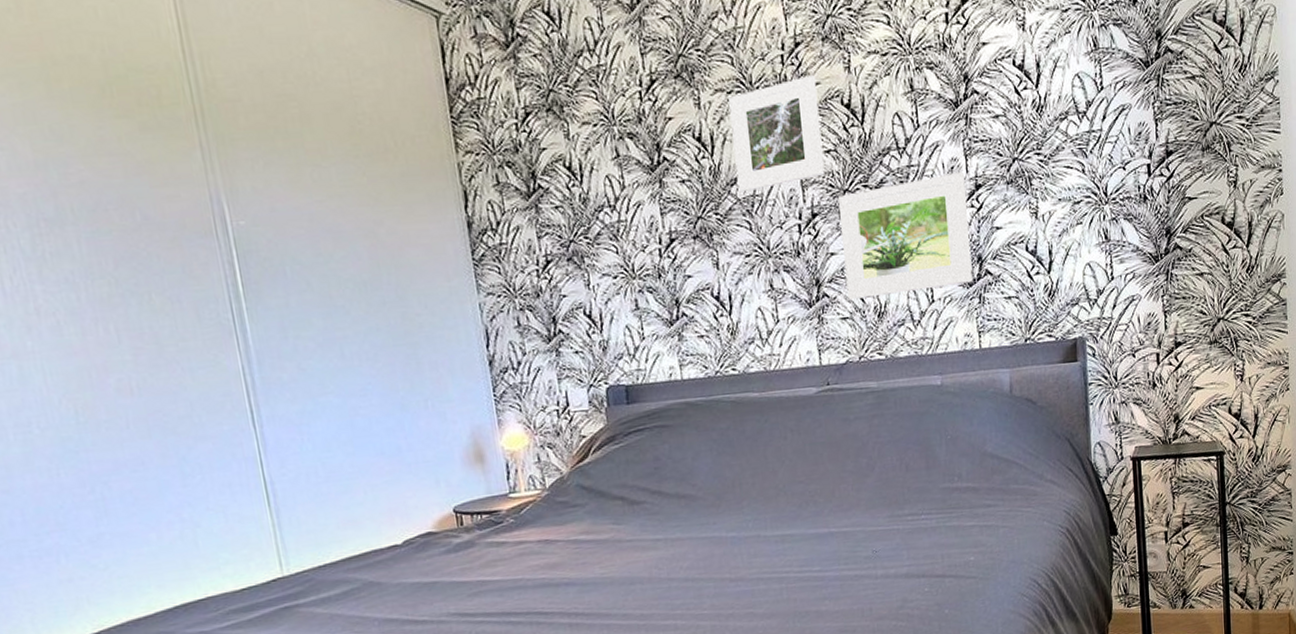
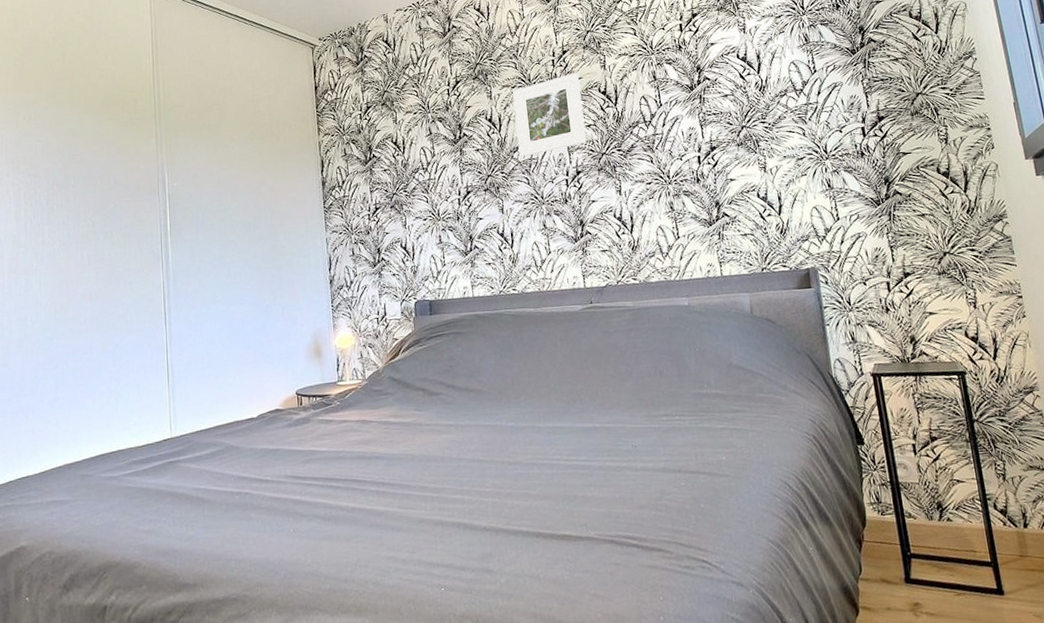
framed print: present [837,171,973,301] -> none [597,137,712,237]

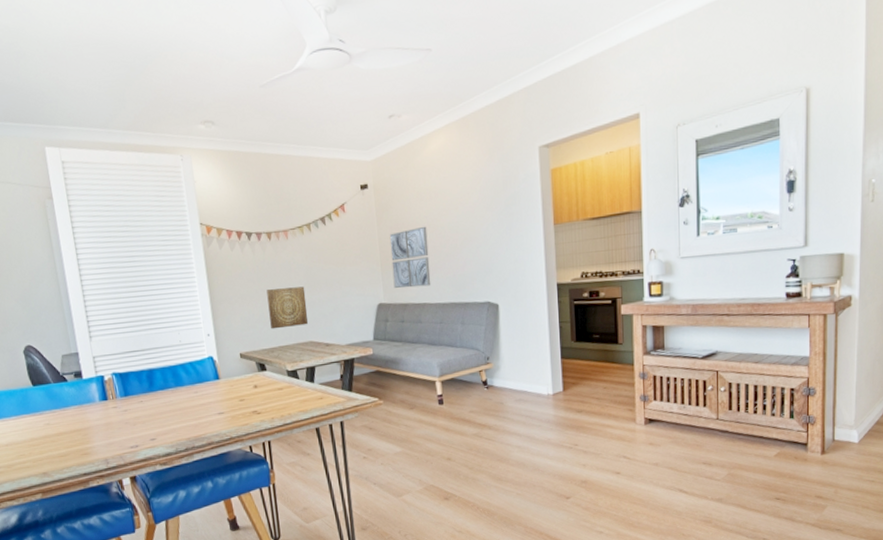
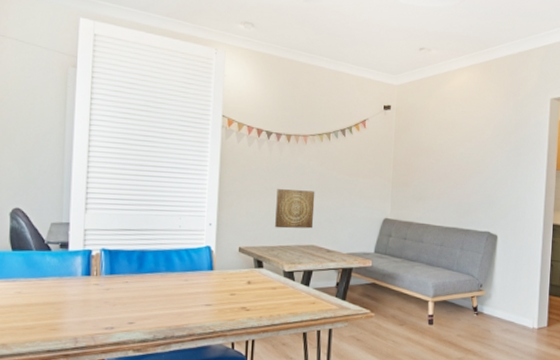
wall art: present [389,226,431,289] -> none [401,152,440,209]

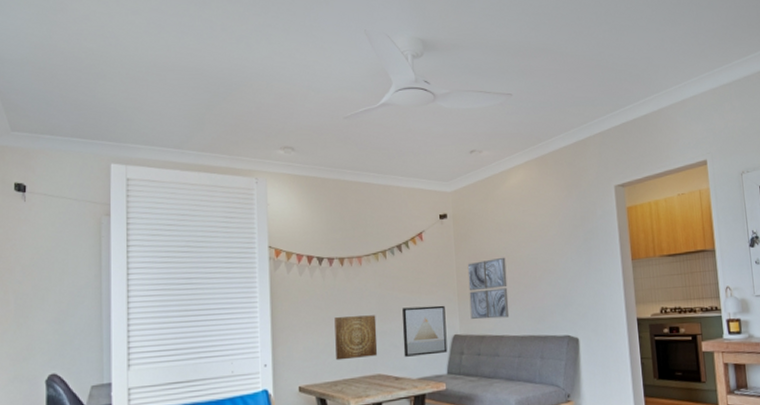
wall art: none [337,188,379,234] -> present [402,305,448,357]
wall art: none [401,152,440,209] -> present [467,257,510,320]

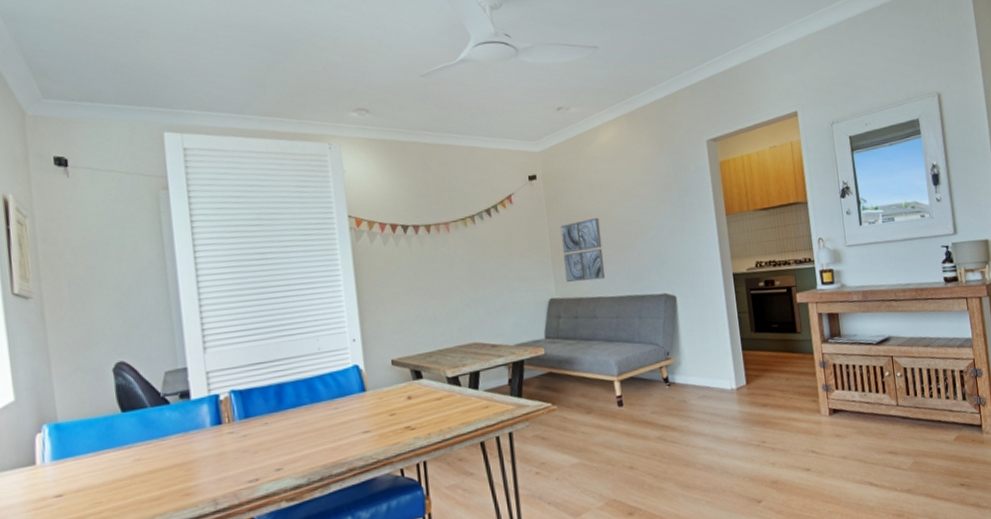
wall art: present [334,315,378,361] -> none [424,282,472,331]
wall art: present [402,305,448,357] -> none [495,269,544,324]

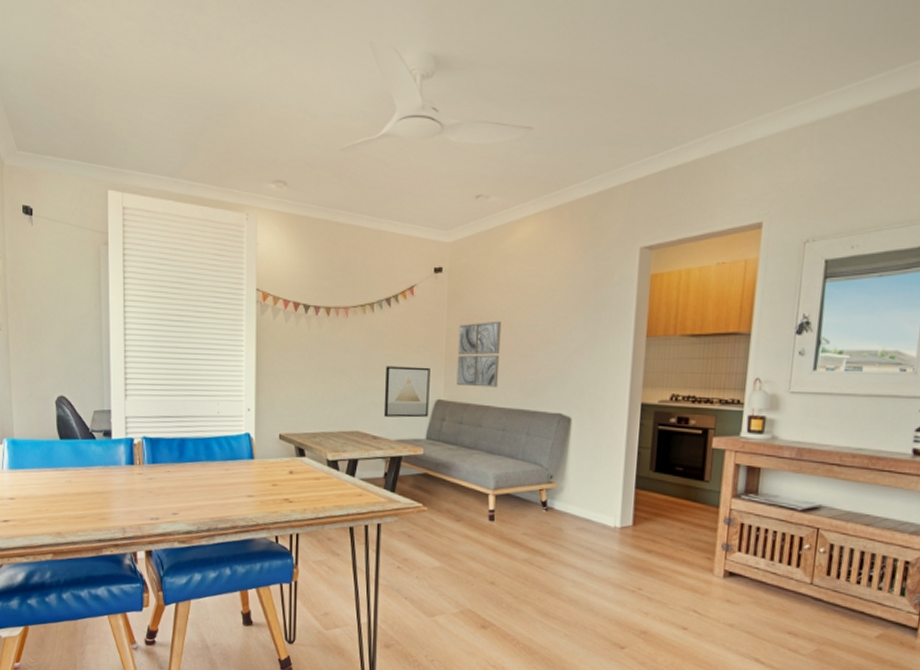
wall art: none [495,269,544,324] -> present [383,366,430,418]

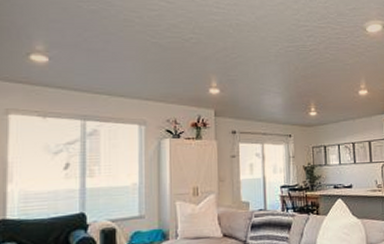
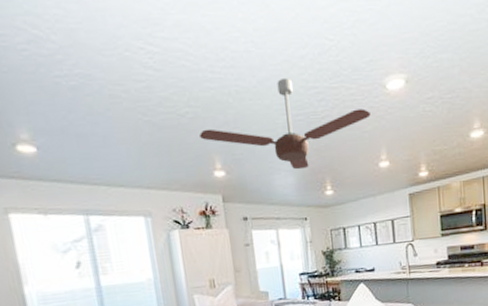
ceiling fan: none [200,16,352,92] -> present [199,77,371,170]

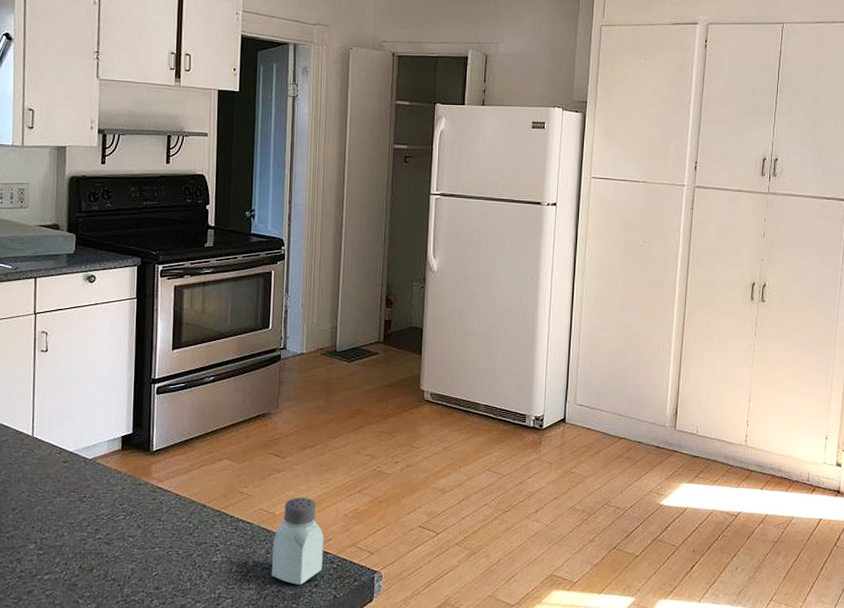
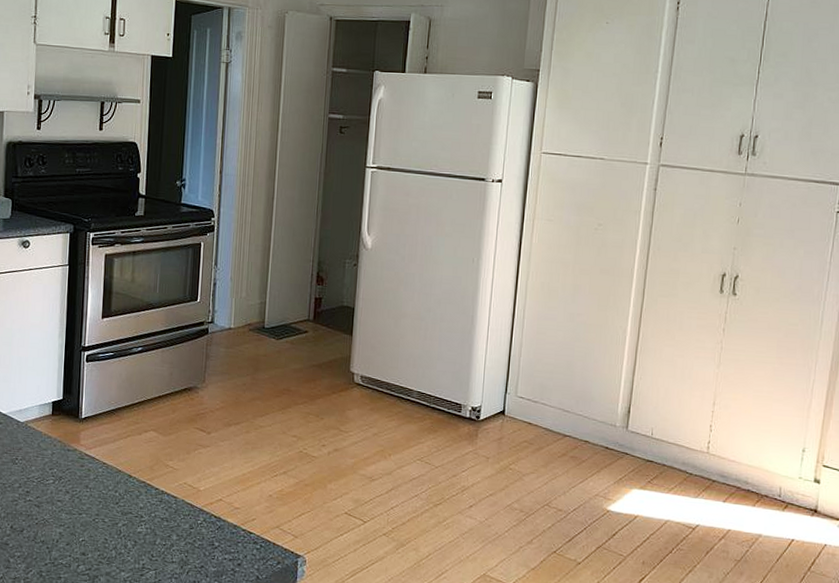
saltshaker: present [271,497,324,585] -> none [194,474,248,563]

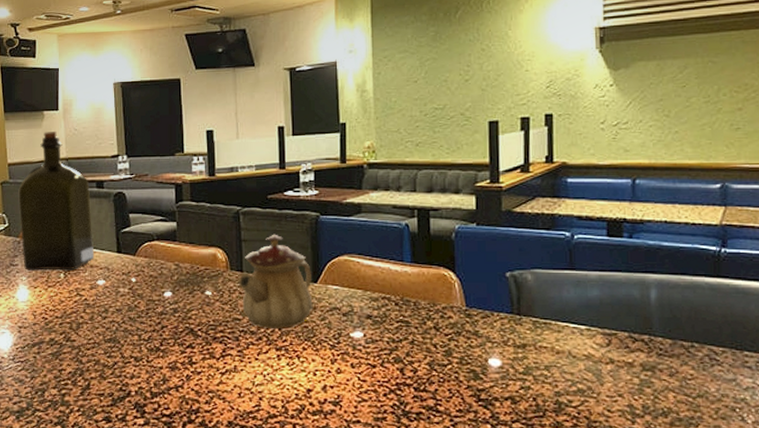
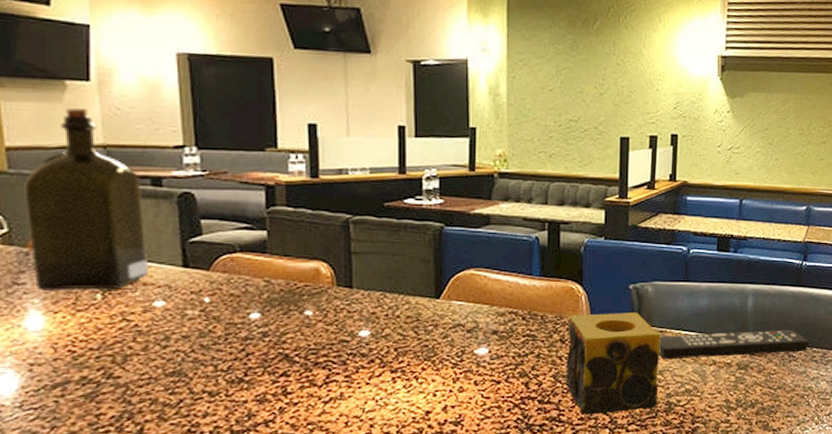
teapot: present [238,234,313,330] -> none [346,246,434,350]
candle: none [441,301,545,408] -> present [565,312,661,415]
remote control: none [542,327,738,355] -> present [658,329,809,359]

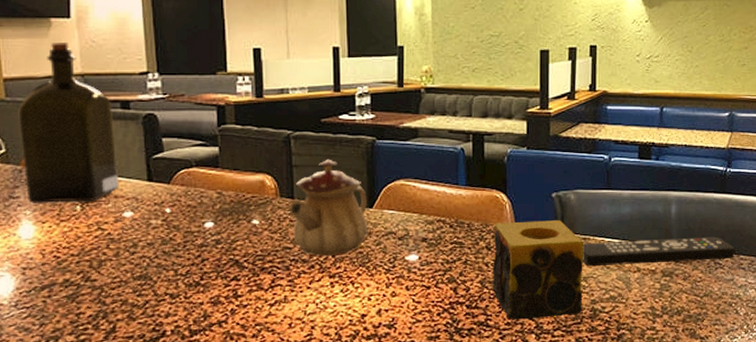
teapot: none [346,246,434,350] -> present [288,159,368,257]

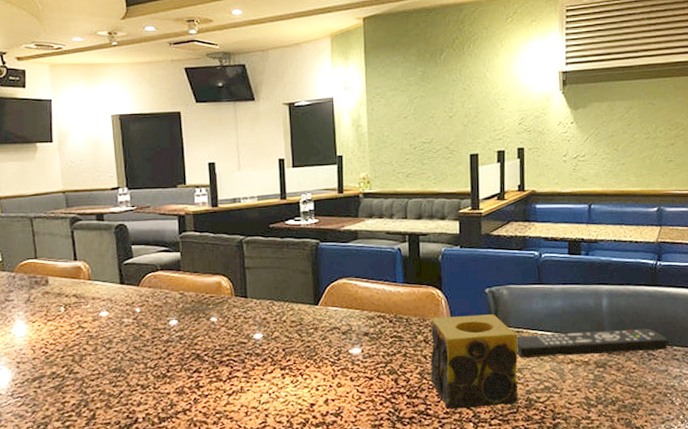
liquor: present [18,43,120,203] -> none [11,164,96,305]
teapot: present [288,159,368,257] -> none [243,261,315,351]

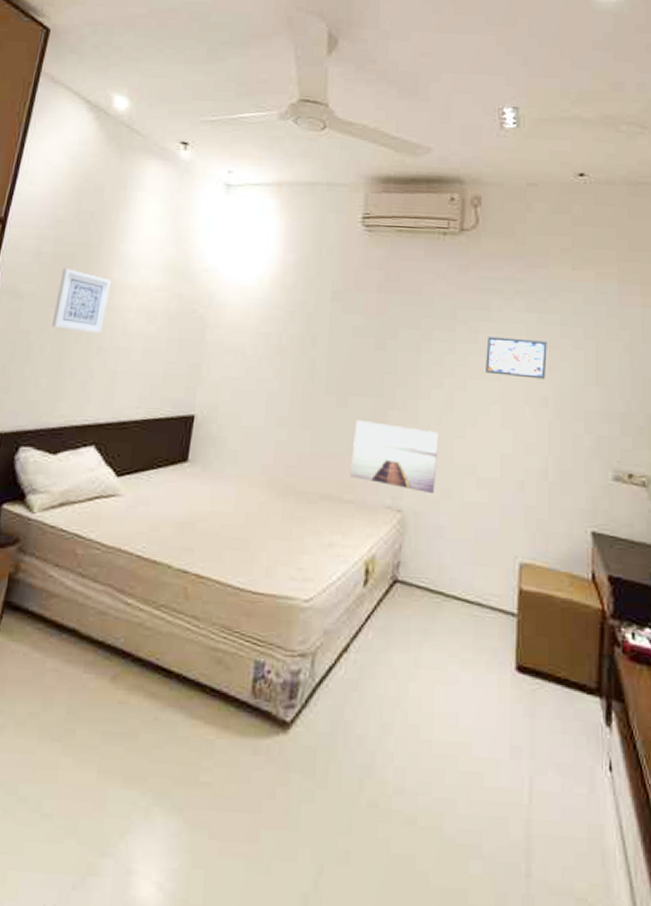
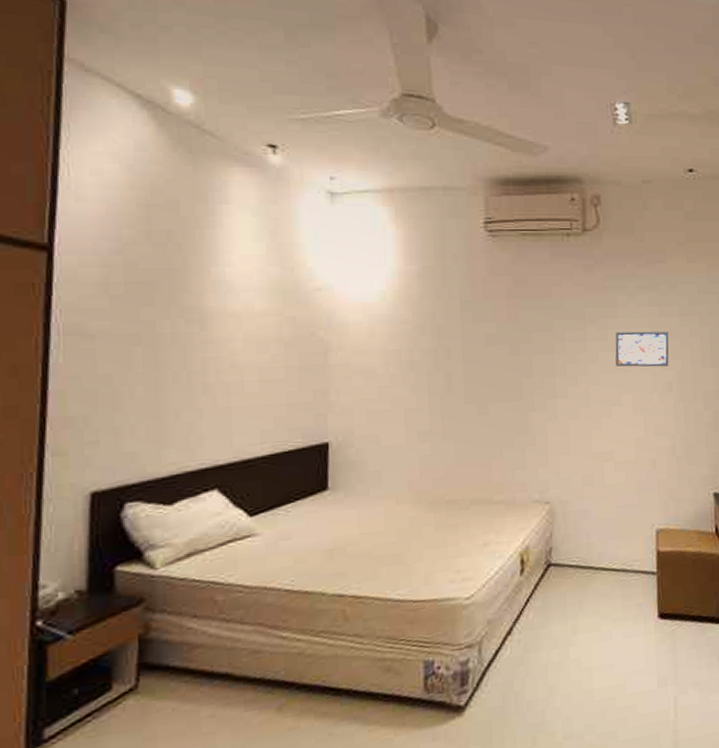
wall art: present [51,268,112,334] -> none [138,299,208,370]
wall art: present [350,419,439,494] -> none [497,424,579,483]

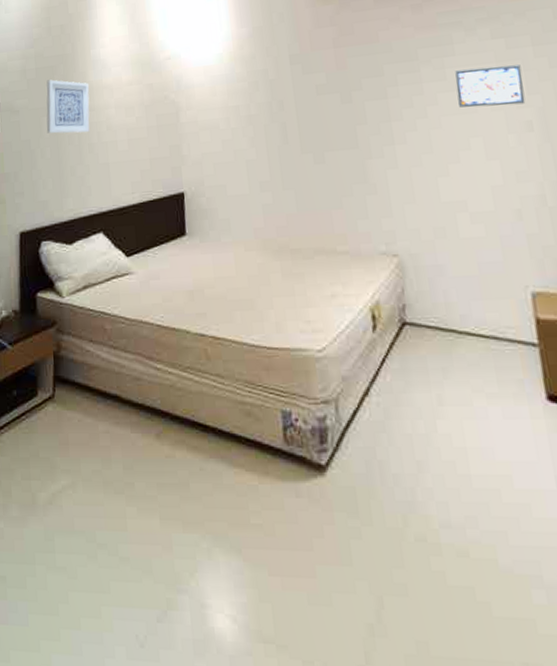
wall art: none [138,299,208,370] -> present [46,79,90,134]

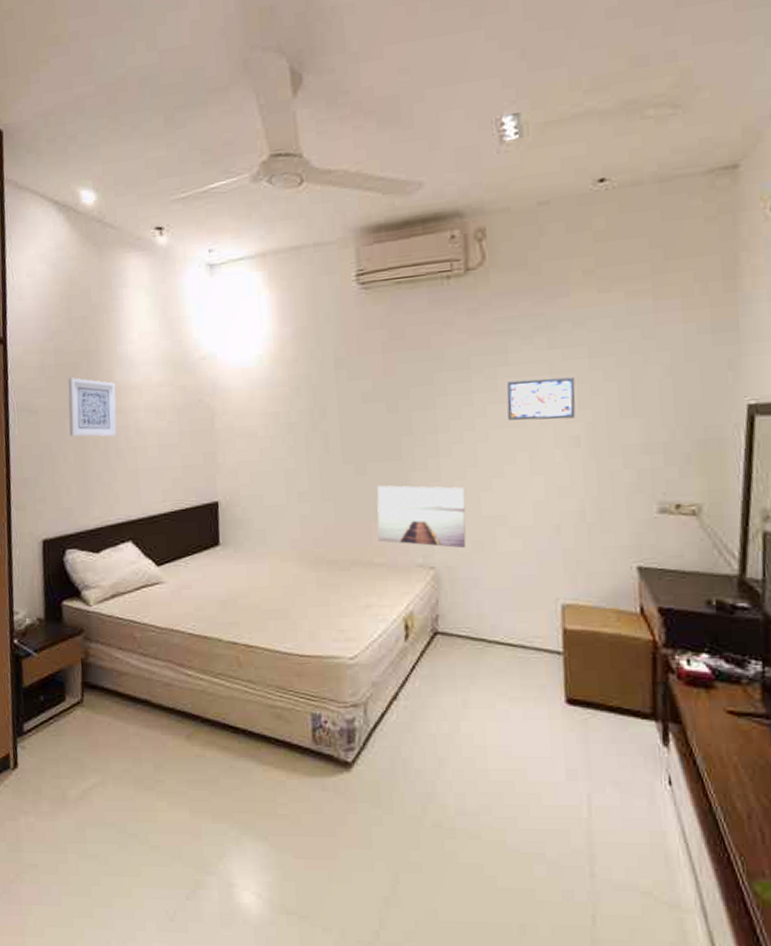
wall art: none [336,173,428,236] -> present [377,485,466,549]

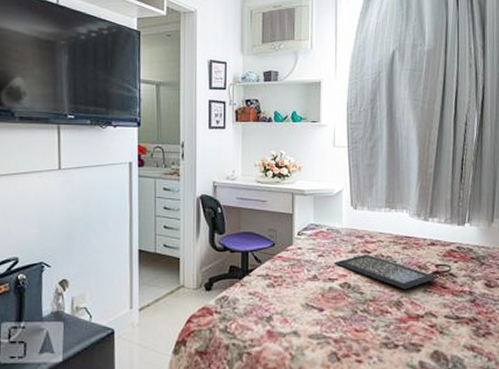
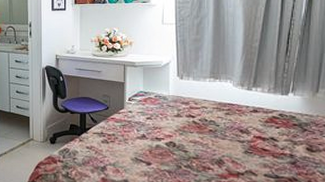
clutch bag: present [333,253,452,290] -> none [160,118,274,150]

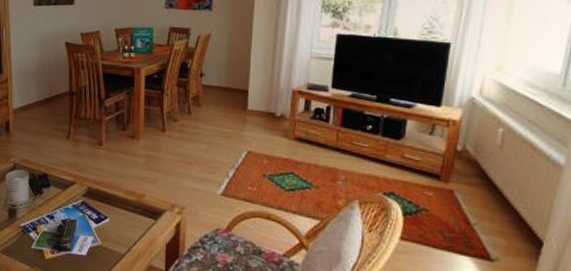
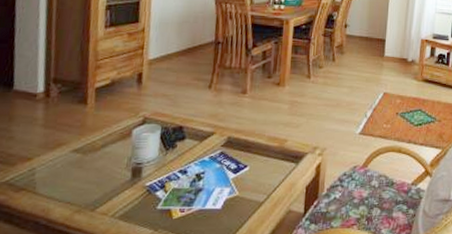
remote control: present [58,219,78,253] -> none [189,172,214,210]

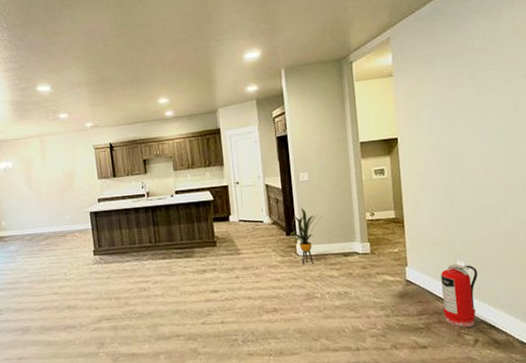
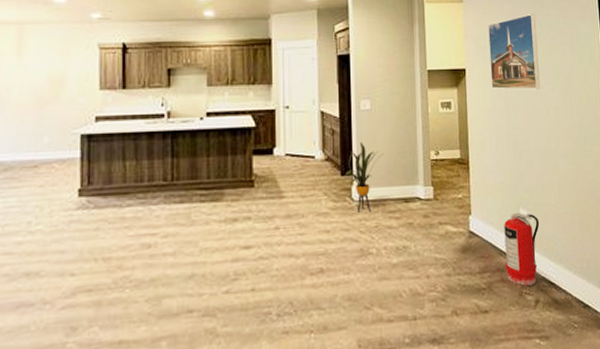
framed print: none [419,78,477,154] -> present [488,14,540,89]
****
Without changing a word, restate the listing above; the pictures stay out.

§ EXERCISE ANSWER
framed print: present [837,171,973,301] -> none [597,137,712,237]

wall art: present [389,226,431,289] -> none [401,152,440,209]

wall art: none [337,188,379,234] -> present [402,305,448,357]
wall art: none [401,152,440,209] -> present [467,257,510,320]

wall art: present [334,315,378,361] -> none [424,282,472,331]
wall art: present [402,305,448,357] -> none [495,269,544,324]

wall art: none [495,269,544,324] -> present [383,366,430,418]

ceiling fan: none [200,16,352,92] -> present [199,77,371,170]

saltshaker: present [271,497,324,585] -> none [194,474,248,563]

teapot: present [238,234,313,330] -> none [346,246,434,350]
candle: none [441,301,545,408] -> present [565,312,661,415]
remote control: none [542,327,738,355] -> present [658,329,809,359]

teapot: none [346,246,434,350] -> present [288,159,368,257]

liquor: present [18,43,120,203] -> none [11,164,96,305]
teapot: present [288,159,368,257] -> none [243,261,315,351]

wall art: present [51,268,112,334] -> none [138,299,208,370]
wall art: present [350,419,439,494] -> none [497,424,579,483]

wall art: none [138,299,208,370] -> present [46,79,90,134]

wall art: none [336,173,428,236] -> present [377,485,466,549]

clutch bag: present [333,253,452,290] -> none [160,118,274,150]

remote control: present [58,219,78,253] -> none [189,172,214,210]

framed print: none [419,78,477,154] -> present [488,14,540,89]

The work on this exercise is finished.